Aunque existe una cierta tradición, me parece que estamos construyendo un panorama literario cada vez más amplio y más complejo de la experiencia migratoria como tema, sin duda. Nombres como Valeria Luiselli o Lina Meruane son de mis favoritos. Sin embargo, tengo la sensación de que hay muchos movimientos migratorios sobre los cuales no nos hemos detenido o, si lo hemos hecho, ha sido desde una perspectiva más ajena, de quien recibe. Me pregunto mucho sobre la inmigración africana en Europa, por ejemplo y, al mismo tiempo, me pregunto dónde están esas historias, quién las va a contar y cuándo, desde qué posición. Me cuestiono cuál es el lugar de la literatura en medio de un conflicto tan grande y tan cruel, tan extendido en el tiempo. Sé que lo tiene, claro, pero como escritora, cada cierto tiempo esas dudas me asaltan. Luego pasa, y escribo.
¿Cómo lee usted desde Brasil la manera en que la literatura está narrando Latinoamérica?
La literatura contemporánea está bastante dedicada a lidiar de una forma más frontal y menos romántica con asuntos que antes tenían que abrirse espacio un poco a la fuerza en el país. Cuestiones como el racismo estructural, por ejemplo, aunque estén muy lejos de ser resueltas, están ganando cada vez más un espacio literario, tanto en las páginas de los libros (Um defeito de cor, O avesso da pele, Louças de família, por mencionar apenas tres bellísimos ejemplos), como en la presencia creciente de personas negras e indígenas en ferias y eventos literarios. Creo que algo semejante ha venido ocurriendo con el espacio de las mujeres y de la comunidad LGBTQIA+. Siento que falta un poco de valentía para encarar algunos asuntos, principalmente en la historia política contemporánea, pero me parece que esto, más que estar en los escritores, está en las editoras y sus apuestas de mercado.
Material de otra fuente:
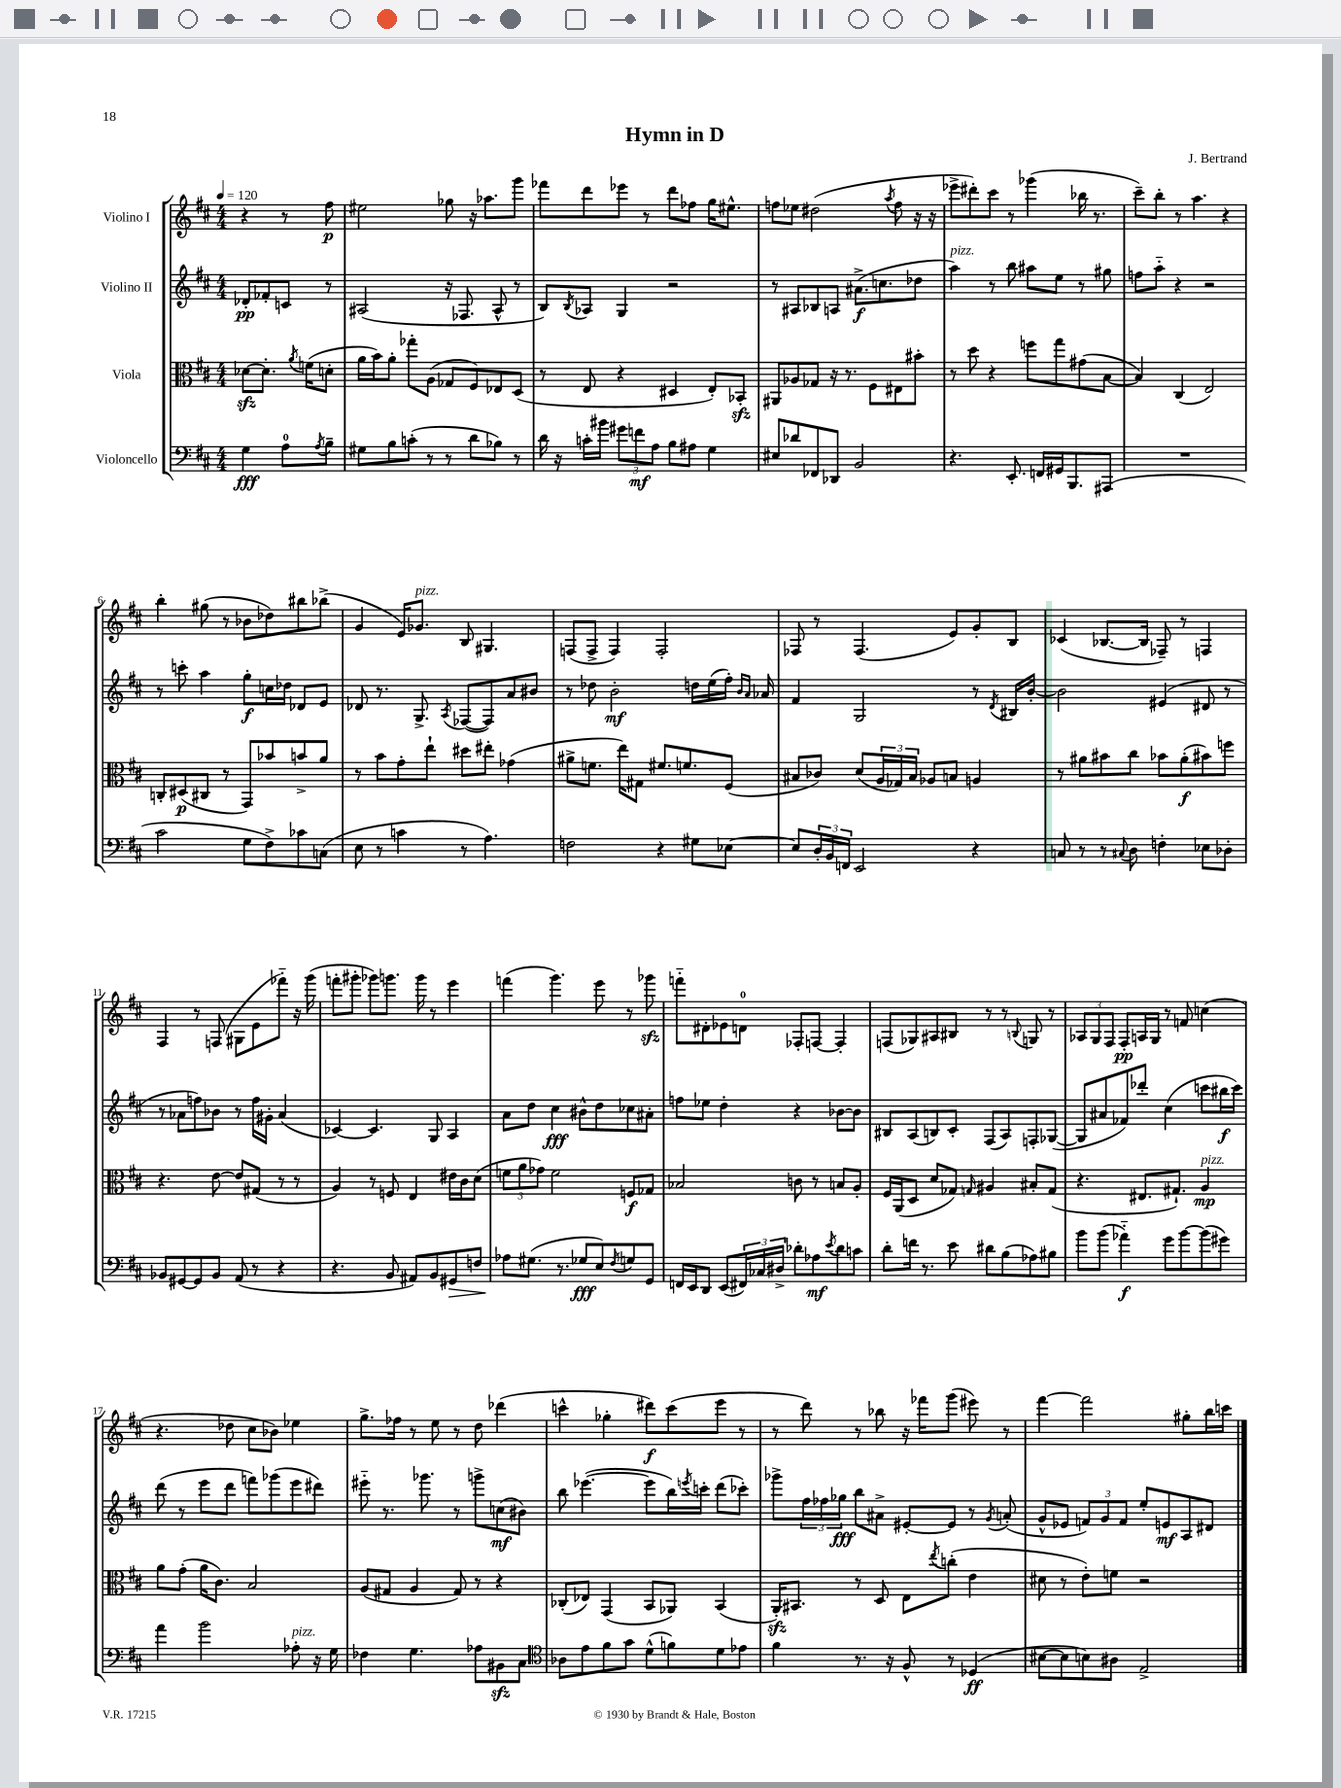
\header { title = "Hymn in D" composer = "J. Bertrand" }
<<
\new StaffGroup <<
\new Staff = "s0" \with { instrumentName = "Violino I" } {
    \clef treble \key d \major \numericTimeSignature \time 4/4 \partial 2 \tempo 4 = 120
    r4 r8 fis''8\p |
    eis''2 ges''8 r16 aes''8. g'''8 |
    fes'''8 d'''8 ees'''8 r8 d'''8 fes''8 g''16 eis''8.-^ |
    f''8 ees''8 dis''2( \acciaccatura { a''8 } f''8 r16 r16 |
    ees'''8-> dis'''8-.) cis'''8 r8 ges'''4( bes''16 r8. |
    cis'''8--) b''8-. r8 a''4. r4 |
    b''4-. gis''8( r8 bes'8 des''8) bis''8 bes''8->( |
    g'4 e'16) ges'8.^\markup { \italic "pizz." } b8 gis4. |
    f8( f8-> f4) f2-. |
    fes8 r8 fes4.( e'8) g'8-. b8 |
    ces'4( bes8.~ bes16 fes8--) r8 f4 |
    fis4 r8 f8( gis8 e'8 fes'''8-_) r16 g'''16( |
    f'''8-. gis'''8-. ges'''8) g'''8. g'''16 r8 e'''4 |
    f'''4( g'''4.) e'''8 r8 ges'''8\sfz |
    f'''8-_ dis'8-. ees'8 d'8-0 fes8-. f8~ f4-. |
    f8( ges8) ais8 bis8 r8 r8 \appoggiatura { b8 } g8 r8 |
    \tuplet 3/2 { aes8 g8 fis8 } fis8-.\pp a16 g16 r8 f'8 c''4( |
    r4. des''8 cis''8 bes'8) ees''4 |
    g''8.-> fes''16 r8 e''8 r8 d''8 des'''4( |
    c'''4-^ ges''4-. dis'''8\f) c'''8( e'''8 r8 |
    r8 d'''8) r8 bes''8 r16 fes'''16 g'''8( eis'''8) r8 |
    fis'''4~ fis'''2 gis''8-. b''16 c'''16 \bar "|." |
}
\new Staff = "s1" \with { instrumentName = "Violino II" } {
    \clef treble \key d \major \numericTimeSignature \time 4/4 \partial 2
    des'8-.\pp fes'8-. c'8 r8 |
    ais2( r16 fes8. ais8-^ r8 |
    b8) \acciaccatura { b8 } aes8 g4 r2 |
    r8 ais8 bes8 a8 ais'8.->\f( c''8. des''8 |
    a''4^\markup { \italic "pizz." }) r8 b''8 ais''8 e''8 r8 gis''8 |
    f''8 a''8-_ r4 r2 |
    r8 c'''8-. a''4 g''8-.\f c''16 des''16 des'8 e'8 |
    des'8 r8. g8.-> \acciaccatura { a8 } fes8~( fes8) a'8 bis'8 |
    r8 des''8 b'2-.\mf d''16 e''16( fis''16-.) \grace { b'16 a'16 } aes'16 |
    fis'4 g2 r8 \acciaccatura { d'8 } bis16 b'16~-. |
    b'2 eis'4( dis'8 r8 |
    r8 aes'8 f''8) bes'8 r8 f''16 gis'16-. aes'4( |
    ces'4~) ces'4. g8 a4 |
    a'8 d''8 cis''4\fff bis'8-^ d''8 ces''8 ais'8-. |
    f''8 ees''8 d''4-. r4 bes'8~ bes'8 |
    bis8 a8( b8) cis'8-. fis8( a8) f8-. ges8~( |
    ges8 ais'8 fes'8) des'''8-. cis''4( c'''8 bis''16\f c'''16) |
    d'''8( r8 e'''8 d'''8 f'''8) ges'''8( e'''8 dis'''8) |
    eis'''8-_ r8. ges'''8. r8 g'''8-> c''8\mf( bis'8) |
    b''8 ees'''4.~( ees'''8 b''16) \acciaccatura { e'''8 } c'''16-. d'''8( ces'''8-.) |
    ges'''8-> \tuplet 3/2 { fis''16 fes''16 ges''16\fff } b''8 ais'8-> eis'8~-. eis'8 r8 \acciaccatura { g'8 } a'8-.( |
    g'8-^ ees'8 \tuplet 3/2 { f'8) g'8 f'8 } e''8-. e'8\mf a8 dis'8 \bar "|." |
}
\new Staff = "s2" \with { instrumentName = "Viola" } {
    \clef alto \key d \major \numericTimeSignature \time 4/4 \partial 2
    des'8~\sfz des'8.-. \acciaccatura { a'8 } f'16( d'8-. |
    a'16 b'16) a'8-. ges''8-. a8( ges8 fis8) ees8 d8( |
    r8 e8 r4 dis4 e8-.) bes,8-.\sfz |
    ais,8 aes8 ges8 r16 r8. fis8 eis8 bis'8-. |
    r8 d''8 r4 f''8 g''8 gis'8( b8~ |
    b4) cis4( e2) |
    c8-. dis8\p( cis8 r8 g,8) bes'8 b'8-> a'8 |
    r8 b'8 g'8-. e''8-! dis''8 eis''8-. ges'4( |
    ais'8-> f'8. e''16) gis8 fis'8. f'8. fis8( |
    bis8 ces'8) d'8( \tuplet 3/2 { a16 ges16) bis16 } aes8 b8 a4 |
    r8 ais'8 bis'8 cis''8 bes'8 ais'8-.\f( bis'8) f''8 |
    r4. e'8~ e'8 gis8( r8 r8 |
    a4) r8 f8 e4 eis'16 cis'16 d'8( |
    \tuplet 3/2 { f'8 a'8 ges'8) } f'2 f8\f ges8 |
    bes2 c'8 r8 b8 a8-. |
    fis16 a,16( d8 d'8 ges8) \grace { g16 } ais4 bis8-. g8( |
    r4. eis8. gis8.-!) a4\mp^\markup { \italic "pizz." } |
    a'8 g'8-.( a'16 cis'8.) b2 |
    a8( gis8 a4 gis8) r8 r4 |
    ces8-.( ees8) g,4( b,8 aes,8) b,4( |
    a,16-.\sfz) bis,8. r8 d8 e8 \acciaccatura { e''8 } c''8-.( e'4 |
    dis'8 r8 e'8-.) f'8 r2 \bar "|." |
}
\new Staff = "s3" \with { instrumentName = "Violoncello" } {
    \clef bass \key d \major \numericTimeSignature \time 4/4 \partial 2
    g4\fff a8-0 \acciaccatura { a8 } b8-- |
    gis8 b8 c'8-.( r8 r8 d'8 bes8) r8 |
    d'16 r16 c'16-. bis'16 \tuplet 3/2 { gis'8 f'8\mf a8 } b8 ais8 g4 |
    eis8 des'8 fes,8 des,8 b,2 |
    r4. e,8.-. f,16 gis,16 b,,8. ais,,8( |
    R1 |
    cis'2 g8 fis8->) ces'8 c8( |
    e8 r8 c'4 r8 a4.) |
    f2 r4 gis8 ees8~ |
    ees8 \tuplet 3/2 { d16-. b,16 f,16 } e,2 r4 |
    c8 r8 r8 \appoggiatura { cis8 } d8 f4-. ees8 des8-. |
    bes,8 gis,8~ gis,8 bes,8 a,8( r8 r4 |
    r4. b,8 ais,8) b,8 gis,8\> f8 |
    aes8\! gis8.( r8. ges8\fff e8) \acciaccatura { fis8 } g8 g,8 |
    f,16 e,16 d,8 e,8( \tuplet 3/2 { fis,16) ces16 dis16-> } des'8-. aes8\mf \acciaccatura { e'8 } des'8 c'8 |
    d'8-. f'16 r8. e'8 dis'8 b8( aes8) bis8 |
    b'8 b'8( aes'4-_\f) g'8 b'8~ b'8( gis'8) |
    a'4 b'2 aes8-.^\markup { \italic "pizz." } r16 g16 |
    fes4 g4. aes8 bis,8\sfz cis8 |
    \clef tenor aes8 e'8 fis'8 g'8 d'8-^( f'8) d'8 ees'8 |
    fis'4 r8. r16 fis8-^ r8 des4\ff( |
    bis8~ bis8 b8) ais8 e2-> \bar "|." |
}
>>
>>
Ya veremos cómo libros como el mío, por ejemplo, o como el de Martha Hernández Cadenas, La puta y el hurón, son recibidos por estas tierras. Aquí hay, como en el resto del mundo, una gran hambre de literatura latina y principalmente de literatura latina escrita por mujeres, y sabemos que son nombres que no se conforman con contar la historia de amor o familiar pequeñoburguesa, sino que no tienen miedo de llamar las cosas por su nombre, de contar los lugares que antes no cabían en la foto, de ensuciarse las manos y decir: esto somos y a esto vamos, con una riqueza estética y ética que me fascina. Es impresionante cómo nuestros relatos y nuestras experiencias, las ancestrales y las contemporáneas, se repiten en nuestros países, al mismo tiempo que con singularidades riquísimas. Yo celebro realmente este momento y me alegra mucho hacer parte de esta generación.